### Text for analysis
_ _ _

Re: Error messages via mqtt

Posted: Thu Sep 24, 2020 10:04 am
by kevinkk525
I put time.sleep_ms(100) before executing any code, lets the esp background tasks settle, maybe that helps a bit, maybe not :D

In your code I can't see a mqtt client but I see that you are using a synchronous programming approach (using utime.sleep). Maybe that is a source of problems too because longer blinking of your leds will spend a very long time in that function and the connection to your broker could be lost during that time? However, I wouldn't expect an error like EHOSTUNREACH in that case but i don't know..
I use a local mqtt broker and (u)asyncio with an async mqtt client and have no problems with the mqtt connection.

Re: Error messages via mqtt

Posted: Thu Sep 24, 2020 11:42 am
by Divergentti
kevinkk525 wrote:
Thu Sep 24, 2020 10:04 am
I put time.sleep_ms(100) before executing any code, lets the esp background tasks settle, maybe that helps a bit, maybe not :D

In your code I can't see a mqtt client but I see that you are using a synchronous programming approach (using utime.sleep). Maybe that is a source of problems too because longer blinking of your leds will spend a very long time in that function and the connection to your broker could be lost during that time? However, I wouldn't expect an error like EHOSTUNREACH in that case but i don't know..

_ _ _

### Information
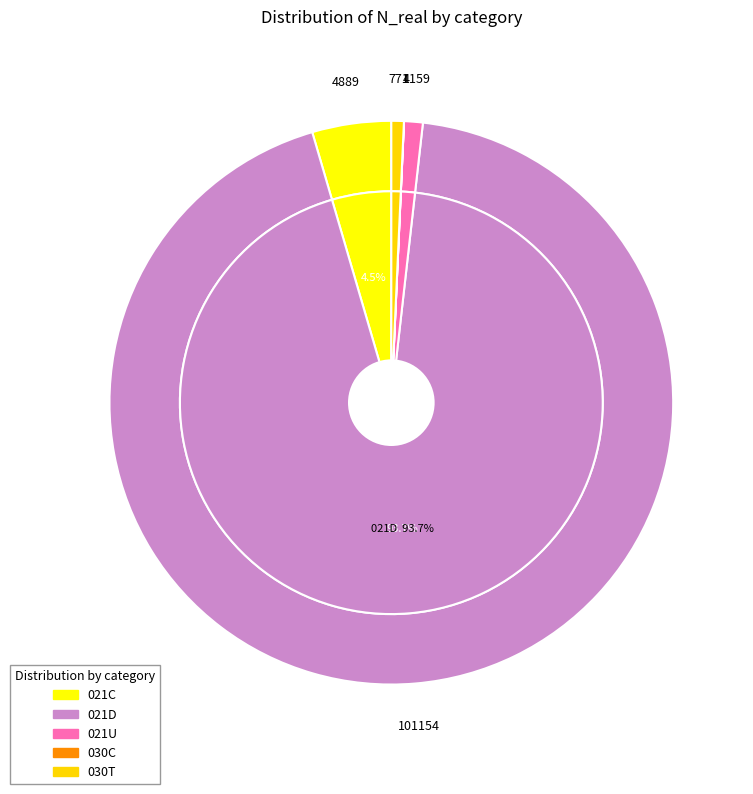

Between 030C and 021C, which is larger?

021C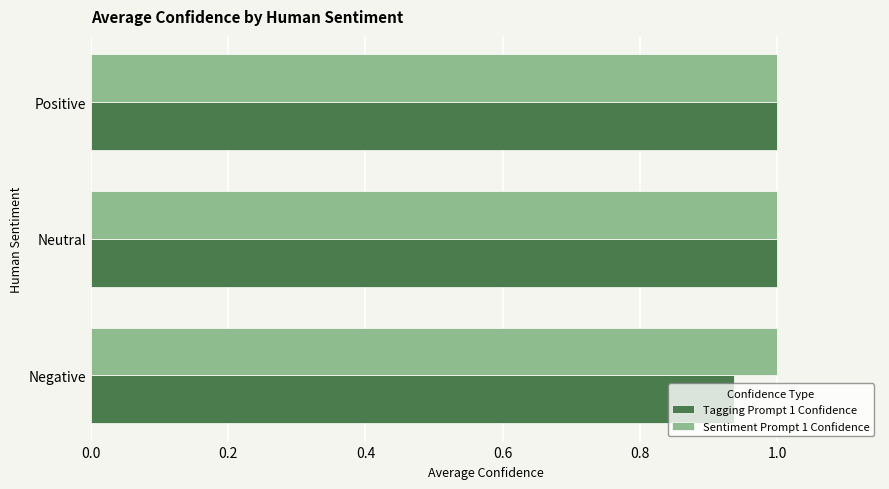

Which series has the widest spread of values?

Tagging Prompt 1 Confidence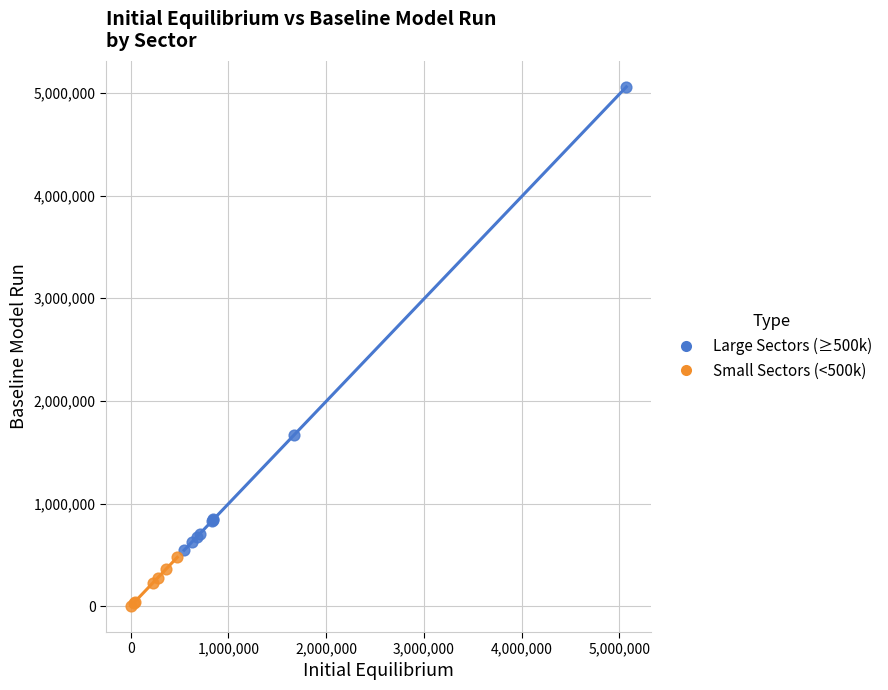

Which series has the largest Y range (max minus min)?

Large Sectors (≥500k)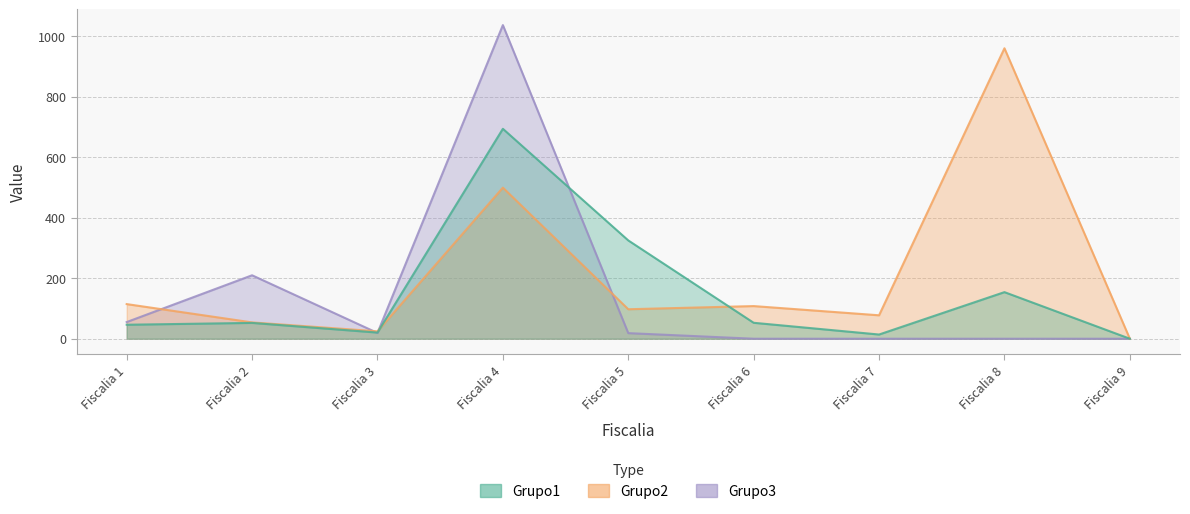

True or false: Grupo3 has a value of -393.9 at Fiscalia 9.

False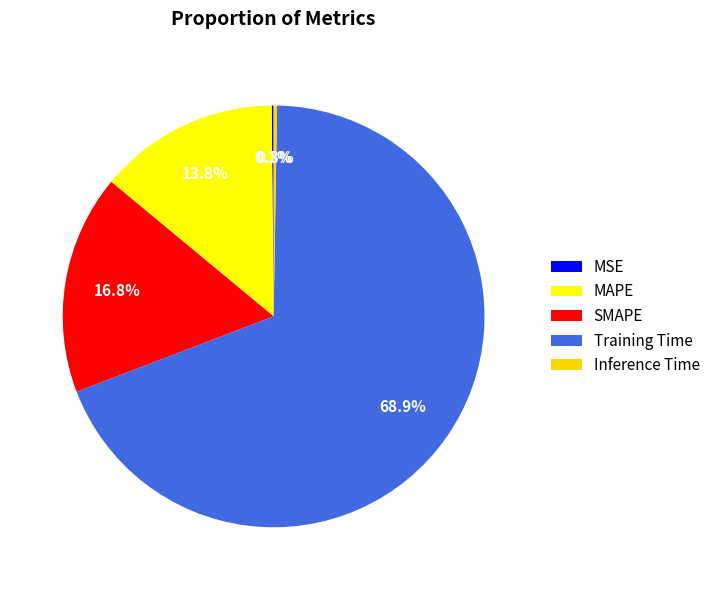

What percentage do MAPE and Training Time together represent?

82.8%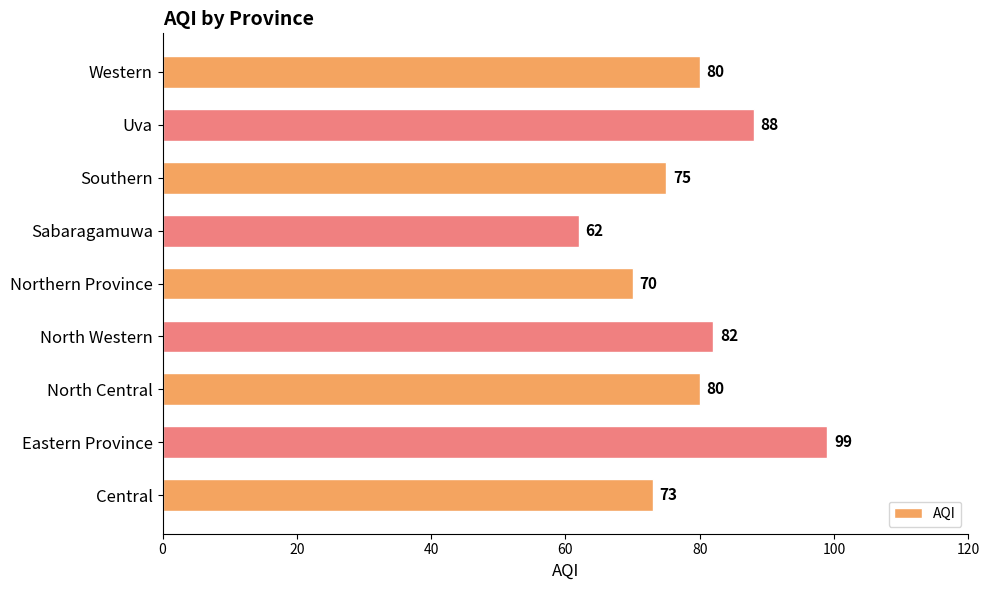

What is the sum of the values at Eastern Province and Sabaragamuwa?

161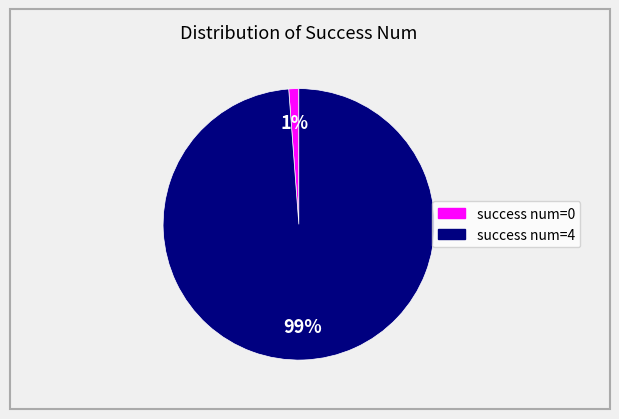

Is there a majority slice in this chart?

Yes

_ _ _

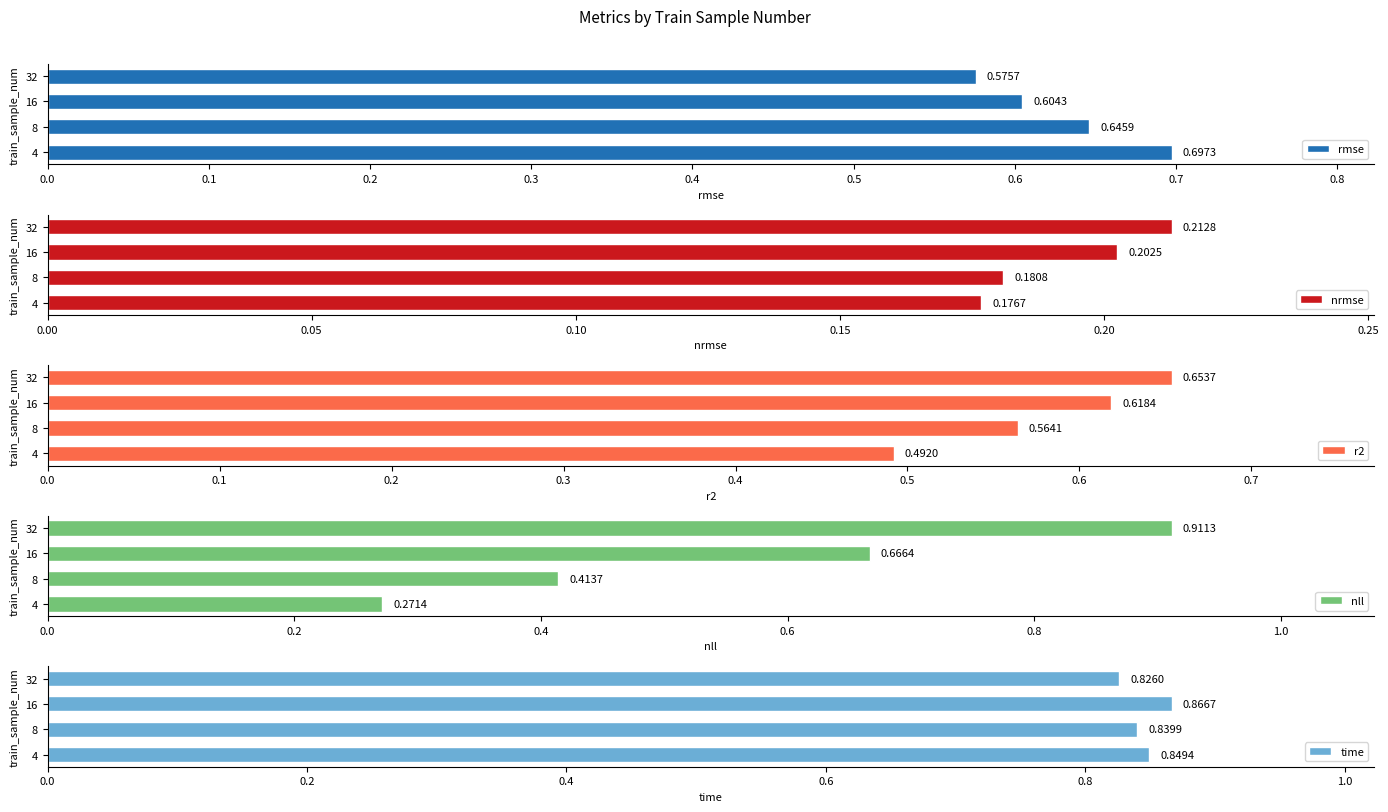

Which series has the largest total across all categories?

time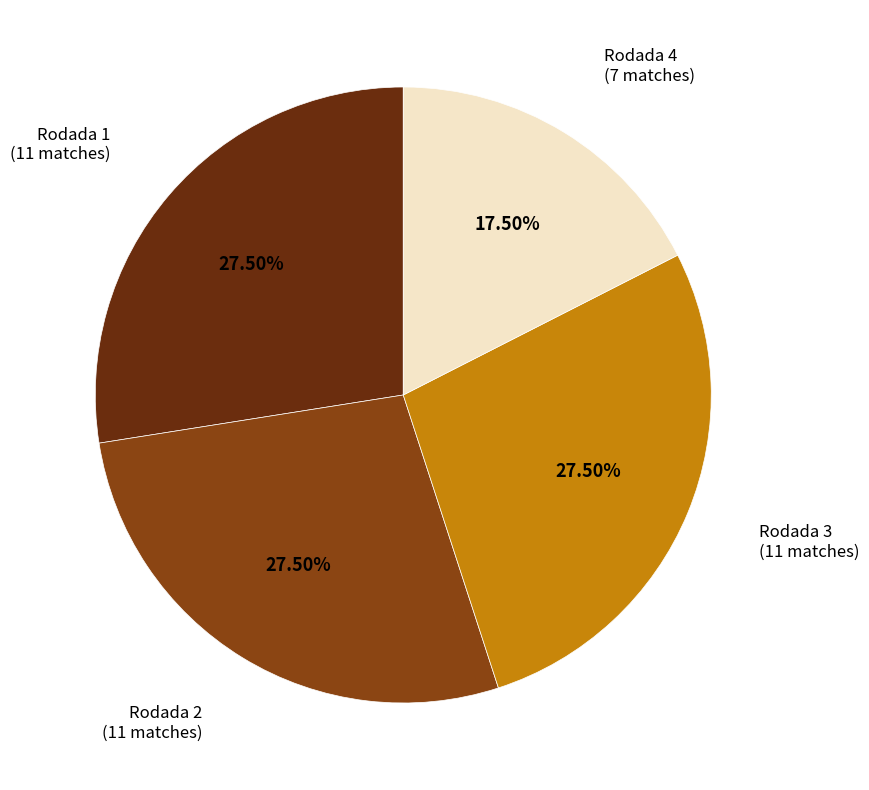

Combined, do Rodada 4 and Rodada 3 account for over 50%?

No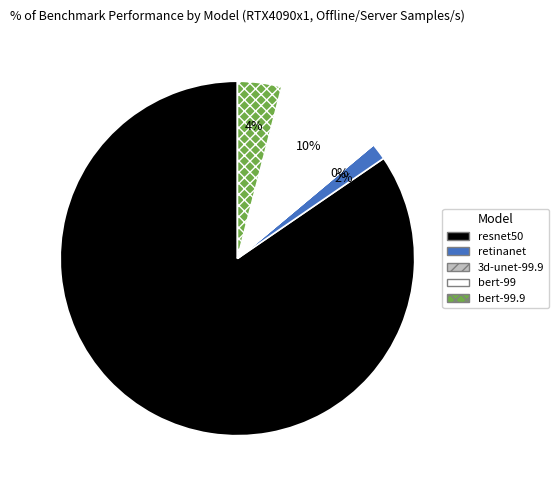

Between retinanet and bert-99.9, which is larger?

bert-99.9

_ _ _

### Tasks for this exercise
A) In the forum thread about MQTT error messages, what broker and client setup does kevinkk525 say he uses without connection problems?
B) Pick up the forum thread about MQTT error messages right after its last sentence.

### Results of the exercise
A) A local MQTT broker with (u)asyncio and an async MQTT client.

B)
I use a local mqtt broker and (u)asyncio with an async mqtt client and have no problems with the mqtt connection.
Ahh ... thank you for that advice!

I was about to get ridd of the led blinking sub anyways, but never really think through how much the CPU spends time waiting. Primary purpose for led blinking was related to errors, something like 1 blink = success, 5 blinks = error etc.

+ with ESP32-Wroom32U (model with external antenna) there is no blue led to blink anymore. Worst of all, the PCB of the DevBoard is 2 mm wider than in S-model (without antenna)... so, had to make new case for it -> https://www.thingiverse.com/thing:4604568

Re: Error messages via mqtt

Posted: Thu Sep 24, 2020 12:30 pm
by kevinkk525
good luck!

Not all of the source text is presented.